▶ ACTION ITEM
All the lines below need retyping exactly, apart from the images.

▶ Data entries
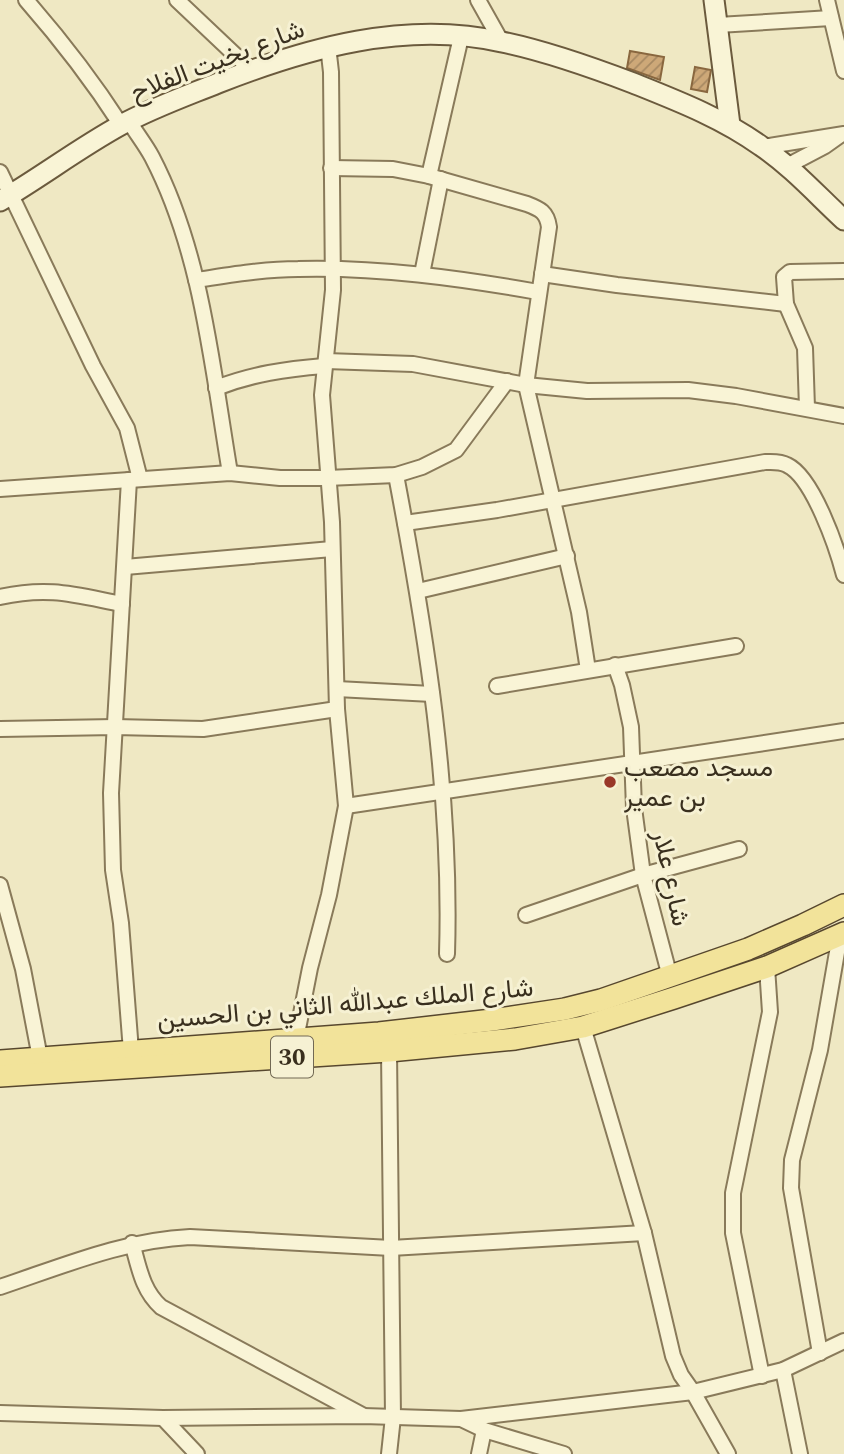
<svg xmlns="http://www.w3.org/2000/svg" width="844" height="1454" font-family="Spectral,Vazirmatn,serif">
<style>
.building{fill:url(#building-hatch);stroke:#89673f;stroke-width:2}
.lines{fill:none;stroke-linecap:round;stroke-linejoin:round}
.street-casing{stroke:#897a5a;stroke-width:18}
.secondary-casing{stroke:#6b5a3d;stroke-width:23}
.primary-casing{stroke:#57472e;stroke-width:24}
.street{stroke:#f9f4d6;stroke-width:14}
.secondary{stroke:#f9f4d6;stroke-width:19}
.primary{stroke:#f2e39a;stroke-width:21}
.poi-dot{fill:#993829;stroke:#f6f1d3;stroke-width:2.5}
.labels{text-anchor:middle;stroke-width:6;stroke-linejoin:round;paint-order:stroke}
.shield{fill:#f6f1d3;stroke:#726954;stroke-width:2}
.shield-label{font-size:24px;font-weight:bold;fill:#392f1e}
.street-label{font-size:26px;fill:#392f1e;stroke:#f6f1d3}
.poi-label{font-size:26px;fill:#392f1e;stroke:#f6f1d3;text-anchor:start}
</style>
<defs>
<pattern id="building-hatch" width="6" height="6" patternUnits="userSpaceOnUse" patternTransform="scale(1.75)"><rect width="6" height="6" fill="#cda878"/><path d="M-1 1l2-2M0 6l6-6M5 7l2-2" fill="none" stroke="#a78962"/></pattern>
</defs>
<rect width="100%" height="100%" fill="#efe8c3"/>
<g class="building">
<polygon points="630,51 664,57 660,80 627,68"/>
<polygon points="695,67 711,70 707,92 691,89"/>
</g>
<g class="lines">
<defs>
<g id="street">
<path d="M26 0C61 40 92 80 121 125"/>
<polyline points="177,0 251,70"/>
<polyline points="478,0 501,41"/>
<polyline points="827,0 844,71"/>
<polyline points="718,25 831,18"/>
<path d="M129 121C136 133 145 144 152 157 202 253 212 367 230 473"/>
<polyline points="763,147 844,134"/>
<polyline points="787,166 825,146 839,136"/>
<path d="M331 168 393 169 429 176 527 204C540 209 547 212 549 227L526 385 579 612 588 670"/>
<polyline points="0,172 93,366 127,428 140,479"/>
<polyline points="429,176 461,37"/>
<polyline points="422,274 441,179"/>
<polyline points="542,274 617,285 786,304"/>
<path d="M196 280C230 275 264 269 298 269 378 267 459 278 538 292"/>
<polyline points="326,361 413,364 526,385 587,391 688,390 736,396 844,416"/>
<path d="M216 388C252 374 286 369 324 366"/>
<polyline points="807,408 805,348 786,304 784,277 790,272 844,271"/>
<path d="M396 475C426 633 452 793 447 954"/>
<polyline points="129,480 111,793 113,870 121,923 131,1051"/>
<polyline points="0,489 230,473 280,478 327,478 396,475 422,467 456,450 507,381"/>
<path d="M405 523 497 510 765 462C772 462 780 461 787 465 813 477 837 548 844 575"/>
<polyline points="125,567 332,549"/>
<polyline points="418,591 567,556"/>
<path d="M0 597C49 586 75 595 122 604"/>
<polyline points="615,665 622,685 631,727 634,808 643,875 670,977"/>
<polyline points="497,686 736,646"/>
<polyline points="337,689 432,694"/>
<polyline points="0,729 115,727 203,729 337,709"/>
<polyline points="346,806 844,731"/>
<polyline points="0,885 23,969 40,1058"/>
<polyline points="526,915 643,875 739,849"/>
<polyline points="583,1027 644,1233 673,1356 681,1375 693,1392 728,1454"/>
<polyline points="296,1039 310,968 329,895 346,806 337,709 332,522 322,395 333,290 331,72 328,46"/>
<polyline points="389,1051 393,1417 389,1454"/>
<path d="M132 1243C139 1267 142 1290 161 1307L362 1415"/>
<path d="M0 1287C63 1266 124 1240 190 1237L391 1248 644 1233"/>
<polyline points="820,1353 791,1188 792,1160 820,1050 840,935"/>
<polyline points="783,1370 800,1454"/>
<polyline points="762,1376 733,1233 733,1193 770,1012 767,967"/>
<polyline points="0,1413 163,1418 363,1416 461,1419 693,1392 783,1370 844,1341"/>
<polyline points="163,1418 197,1454"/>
<polyline points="461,1419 484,1430 564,1454"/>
<polyline points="479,1454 484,1430"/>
</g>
<g id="secondary">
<polyline points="714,0 730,125"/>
<path d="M0 201C41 177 79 148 121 125 152 108 186 96 218 83 307 48 406 20 502 42 546 51 591 67 633 83 678 101 722 118 761 146 792 167 817 195 844 220"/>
</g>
<g id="primary">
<polyline points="0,1061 379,1033 492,1020 565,1009 601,1000 748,949 803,925 844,905"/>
<polyline points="0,1076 389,1051 515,1039 583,1027 674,998 767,967 844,933"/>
</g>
</defs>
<use href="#street" class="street-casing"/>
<use href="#secondary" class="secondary-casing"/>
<use href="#primary" class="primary-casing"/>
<use href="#street" class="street"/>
<use href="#secondary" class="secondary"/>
<use href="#primary" class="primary"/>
</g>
<circle class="poi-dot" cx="610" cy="782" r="7"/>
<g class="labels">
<rect class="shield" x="271" y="1036.5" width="42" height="41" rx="5"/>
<g class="shield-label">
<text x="292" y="1065">30</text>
</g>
<g class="street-label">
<text transform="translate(217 60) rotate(-21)" y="9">شارع بخيت الفلاح</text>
<text transform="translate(672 878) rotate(78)" y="9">شارع علار</text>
<text transform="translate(345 1003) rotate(-5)" y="9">شارع الملك عبدالله الثاني بن الحسين</text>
</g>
<g class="poi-label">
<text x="624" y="776">مسجد مصعب<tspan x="624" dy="30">بن عمير</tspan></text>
</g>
</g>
</svg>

▶ SOLVED EXERCISE
<svg xmlns="http://www.w3.org/2000/svg" width="844" height="1454" font-family="Spectral,Vazirmatn,serif">
<style>
.building{fill:url(#building-hatch);stroke:#89673f;stroke-width:2}
.lines{fill:none;stroke-linecap:round;stroke-linejoin:round}
.street-casing{stroke:#897a5a;stroke-width:18}
.secondary-casing{stroke:#6b5a3d;stroke-width:23}
.primary-casing{stroke:#57472e;stroke-width:24}
.street{stroke:#f9f4d6;stroke-width:14}
.secondary{stroke:#f9f4d6;stroke-width:19}
.primary{stroke:#f2e39a;stroke-width:21}
.poi-dot{fill:#993829;stroke:#f6f1d3;stroke-width:2.5}
.labels{text-anchor:middle;stroke-width:6;stroke-linejoin:round;paint-order:stroke}
.shield{fill:#f6f1d3;stroke:#726954;stroke-width:2}
.shield-label{font-size:24px;font-weight:bold;fill:#392f1e}
.street-label{font-size:26px;fill:#392f1e;stroke:#f6f1d3}
.poi-label{font-size:26px;fill:#392f1e;stroke:#f6f1d3;text-anchor:start}
</style>
<defs>
<pattern id="building-hatch" width="6" height="6" patternUnits="userSpaceOnUse" patternTransform="scale(1.75)"><rect width="6" height="6" fill="#cda878"/><path d="M-1 1l2-2M0 6l6-6M5 7l2-2" fill="none" stroke="#a78962"/></pattern>
</defs>
<rect width="100%" height="100%" fill="#efe8c3"/>
<g class="building">
<polygon points="630,51 664,57 660,80 627,68"/>
<polygon points="695,67 711,70 707,92 691,89"/>
</g>
<g class="lines">
<defs>
<g id="street">
<path d="M26 0C61 40 92 80 121 125"/>
<polyline points="177,0 251,70"/>
<polyline points="478,0 501,41"/>
<polyline points="827,0 844,71"/>
<polyline points="718,25 831,18"/>
<path d="M129 121C136 133 145 144 152 157 202 253 212 367 230 473"/>
<polyline points="763,147 844,134"/>
<polyline points="787,166 825,146 839,136"/>
<path d="M331 168 393 169 429 176 527 204C540 209 547 212 549 227L526 385 579 612 588 670"/>
<polyline points="0,172 93,366 127,428 140,479"/>
<polyline points="429,176 461,37"/>
<polyline points="422,274 441,179"/>
<polyline points="542,274 617,285 786,304"/>
<path d="M196 280C230 275 264 269 298 269 378 267 459 278 538 292"/>
<polyline points="326,361 413,364 526,385 587,391 688,390 736,396 844,416"/>
<path d="M216 388C252 374 286 369 324 366"/>
<polyline points="807,408 805,348 786,304 784,277 790,272 844,271"/>
<path d="M396 475C426 633 452 793 447 954"/>
<polyline points="129,480 111,793 113,870 121,923 131,1051"/>
<polyline points="0,489 230,473 280,478 327,478 396,475 422,467 456,450 507,381"/>
<path d="M405 523 497 510 765 462C772 462 780 461 787 465 813 477 837 548 844 575"/>
<polyline points="125,567 332,549"/>
<polyline points="418,591 567,556"/>
<path d="M0 597C49 586 75 595 122 604"/>
<polyline points="615,665 622,685 631,727 634,808 643,875 670,977"/>
<polyline points="497,686 736,646"/>
<polyline points="337,689 432,694"/>
<polyline points="0,729 115,727 203,729 337,709"/>
<polyline points="346,806 844,731"/>
<polyline points="0,885 23,969 40,1058"/>
<polyline points="526,915 643,875 739,849"/>
<polyline points="583,1027 644,1233 673,1356 681,1375 693,1392 728,1454"/>
<polyline points="296,1039 310,968 329,895 346,806 337,709 332,522 322,395 333,290 331,72 328,46"/>
<polyline points="389,1051 393,1417 389,1454"/>
<path d="M132 1243C139 1267 142 1290 161 1307L362 1415"/>
<path d="M0 1287C63 1266 124 1240 190 1237L391 1248 644 1233"/>
<polyline points="820,1353 791,1188 792,1160 820,1050 840,935"/>
<polyline points="783,1370 800,1454"/>
<polyline points="762,1376 733,1233 733,1193 770,1012 767,967"/>
<polyline points="0,1413 163,1418 363,1416 461,1419 693,1392 783,1370 844,1341"/>
<polyline points="163,1418 197,1454"/>
<polyline points="461,1419 484,1430 564,1454"/>
<polyline points="479,1454 484,1430"/>
</g>
<g id="secondary">
<polyline points="714,0 730,125"/>
<path d="M0 201C41 177 79 148 121 125 152 108 186 96 218 83 307 48 406 20 502 42 546 51 591 67 633 83 678 101 722 118 761 146 792 167 817 195 844 220"/>
</g>
<g id="primary">
<polyline points="0,1061 379,1033 492,1020 565,1009 601,1000 748,949 803,925 844,905"/>
<polyline points="0,1076 389,1051 515,1039 583,1027 674,998 767,967 844,933"/>
</g>
</defs>
<use href="#street" class="street-casing"/>
<use href="#secondary" class="secondary-casing"/>
<use href="#primary" class="primary-casing"/>
<use href="#street" class="street"/>
<use href="#secondary" class="secondary"/>
<use href="#primary" class="primary"/>
</g>
<circle class="poi-dot" cx="610" cy="782" r="7"/>
<g class="labels">
<rect class="shield" x="271" y="1036.5" width="42" height="41" rx="5"/>
<g class="shield-label">
<text x="292" y="1065">30</text>
</g>
<g class="street-label">
<text transform="translate(217 60) rotate(-21)" y="9">شارع بخيت الفلاح</text>
<text transform="translate(672 878) rotate(78)" y="9">شارع علار</text>
<text transform="translate(345 1003) rotate(-5)" y="9">شارع الملك عبدالله الثاني بن الحسين</text>
</g>
<g class="poi-label">
<text x="624" y="776">مسجد مصعب<tspan x="624" dy="30">بن عمير</tspan></text>
</g>
</g>
</svg>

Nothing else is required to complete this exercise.